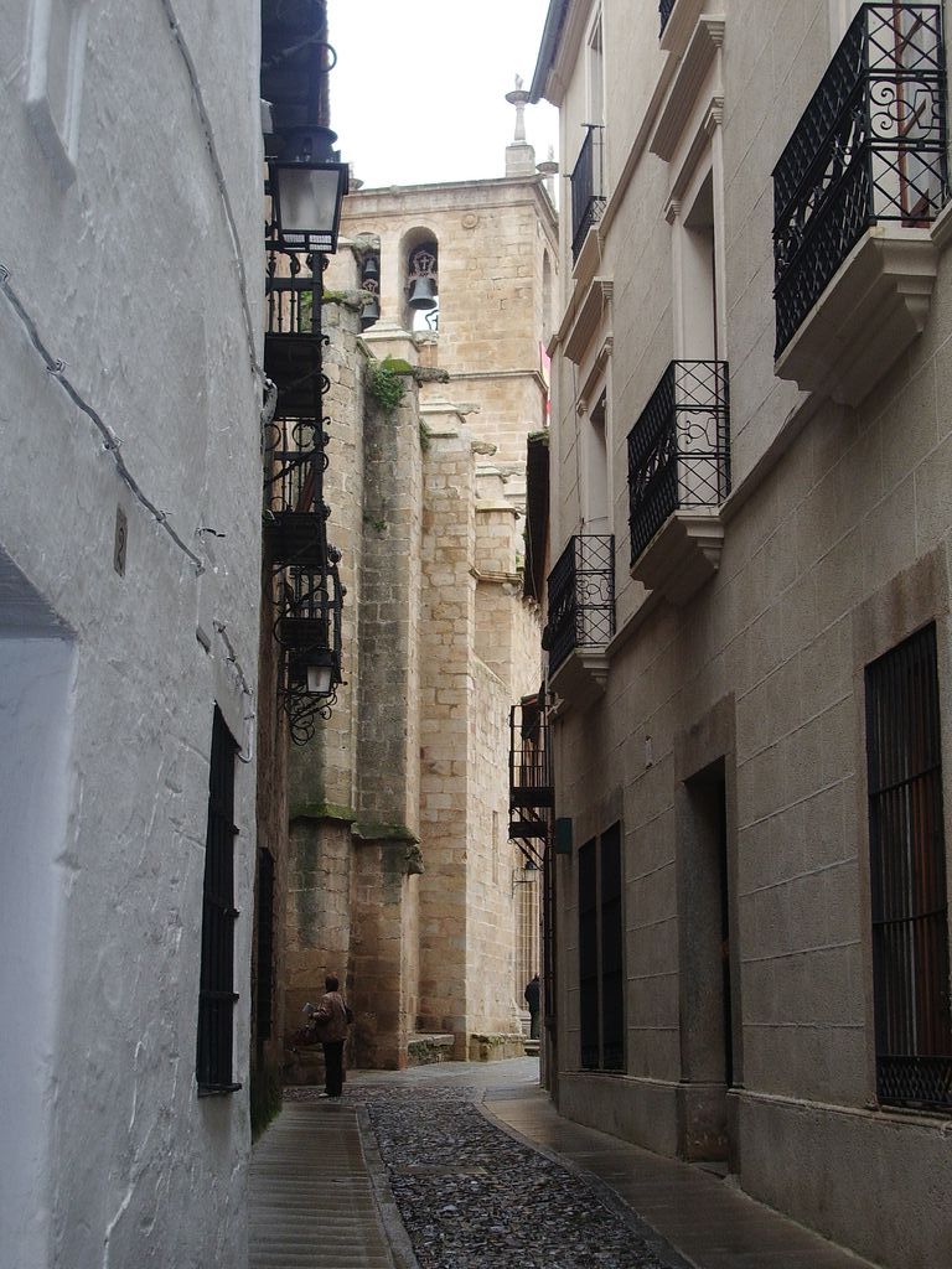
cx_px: 476
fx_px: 2273
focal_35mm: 62
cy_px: 634
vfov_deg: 31.2
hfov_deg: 23.7
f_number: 3.5
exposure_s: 1/50
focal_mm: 10.2
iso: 100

• • • •

→ **Task brief**
Return the records above exactly as written. Do not include their images.

→ **Reply**
cx_px: 476
fx_px: 2273
focal_35mm: 62
cy_px: 634
vfov_deg: 31.2
hfov_deg: 23.7
f_number: 3.5
exposure_s: 1/50
focal_mm: 10.2
iso: 100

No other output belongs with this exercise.